== Segment start ==

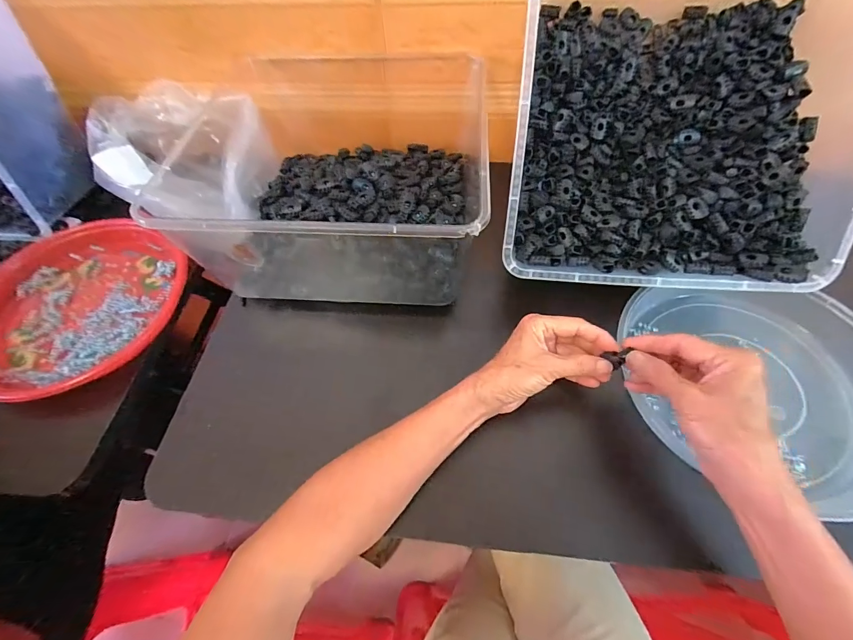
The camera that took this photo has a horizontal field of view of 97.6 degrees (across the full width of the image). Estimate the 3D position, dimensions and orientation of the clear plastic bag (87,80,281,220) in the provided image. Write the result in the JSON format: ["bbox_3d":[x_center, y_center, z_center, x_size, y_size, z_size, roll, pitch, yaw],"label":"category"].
[{"bbox_3d":[-0.312,-0.208,0.500,0.217,0.121,0.160,15,60,12],"label":"clear plastic bag"}]

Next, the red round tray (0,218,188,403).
[{"bbox_3d":[-0.409,-0.020,0.436,0.249,0.034,0.240,15,60,12],"label":"red round tray"}]

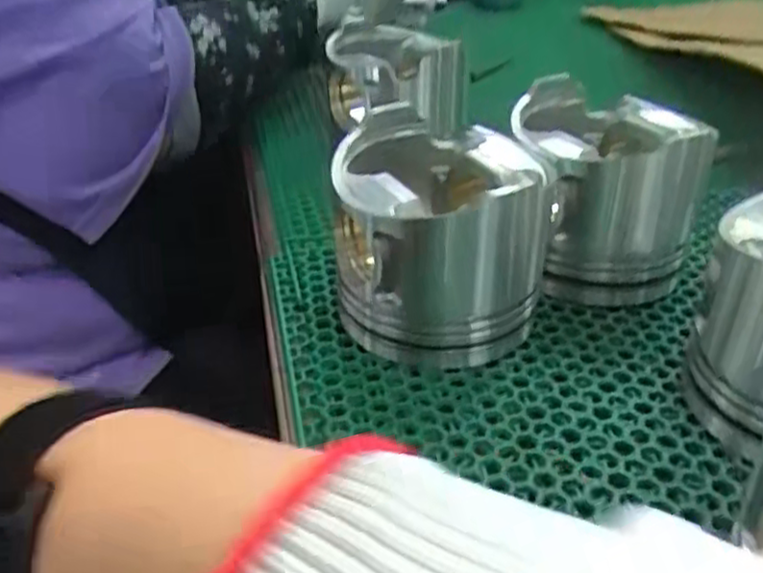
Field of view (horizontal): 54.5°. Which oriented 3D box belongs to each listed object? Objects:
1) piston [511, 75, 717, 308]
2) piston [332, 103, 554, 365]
[{"bbox_3d":[0.129,-0.058,0.448,0.101,0.103,0.103,3,32,4],"label":"piston"},{"bbox_3d":[0.030,-0.031,0.408,0.103,0.100,0.110,1,32,1],"label":"piston"}]

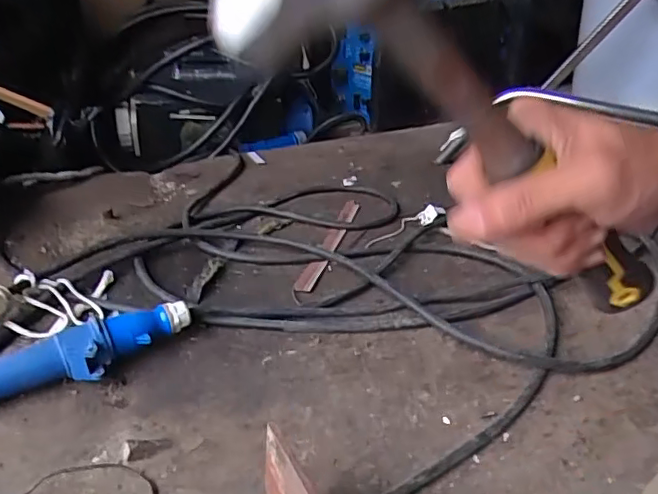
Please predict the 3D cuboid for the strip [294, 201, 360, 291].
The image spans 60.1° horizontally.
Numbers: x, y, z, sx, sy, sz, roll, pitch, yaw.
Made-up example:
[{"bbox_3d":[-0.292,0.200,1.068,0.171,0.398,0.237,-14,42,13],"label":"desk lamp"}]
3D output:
[{"bbox_3d":[0.007,-0.015,0.890,0.025,0.011,0.294,11,33,12],"label":"strip"}]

== Segment end ==

The answer must be an exact restatement of all the records, with no pictures included.

The camera that took this photo has a horizontal field of view of 97.6 degrees (across the full width of the image). Estimate the 3D position, dimensions and orientation of the clear plastic bag (87,80,281,220) in the provided image. Write the result in the JSON format: ["bbox_3d":[x_center, y_center, z_center, x_size, y_size, z_size, roll, pitch, yaw],"label":"category"].
[{"bbox_3d":[-0.312,-0.208,0.500,0.217,0.121,0.160,15,60,12],"label":"clear plastic bag"}]

Next, the red round tray (0,218,188,403).
[{"bbox_3d":[-0.409,-0.020,0.436,0.249,0.034,0.240,15,60,12],"label":"red round tray"}]

Field of view (horizontal): 54.5°. Which oriented 3D box belongs to each listed object? Objects:
1) piston [511, 75, 717, 308]
2) piston [332, 103, 554, 365]
[{"bbox_3d":[0.129,-0.058,0.448,0.101,0.103,0.103,3,32,4],"label":"piston"},{"bbox_3d":[0.030,-0.031,0.408,0.103,0.100,0.110,1,32,1],"label":"piston"}]

Please predict the 3D cuboid for the strip [294, 201, 360, 291].
The image spans 60.1° horizontally.
Numbers: x, y, z, sx, sy, sz, roll, pitch, yaw.
Made-up example:
[{"bbox_3d":[-0.292,0.200,1.068,0.171,0.398,0.237,-14,42,13],"label":"desk lamp"}]
3D output:
[{"bbox_3d":[0.007,-0.015,0.890,0.025,0.011,0.294,11,33,12],"label":"strip"}]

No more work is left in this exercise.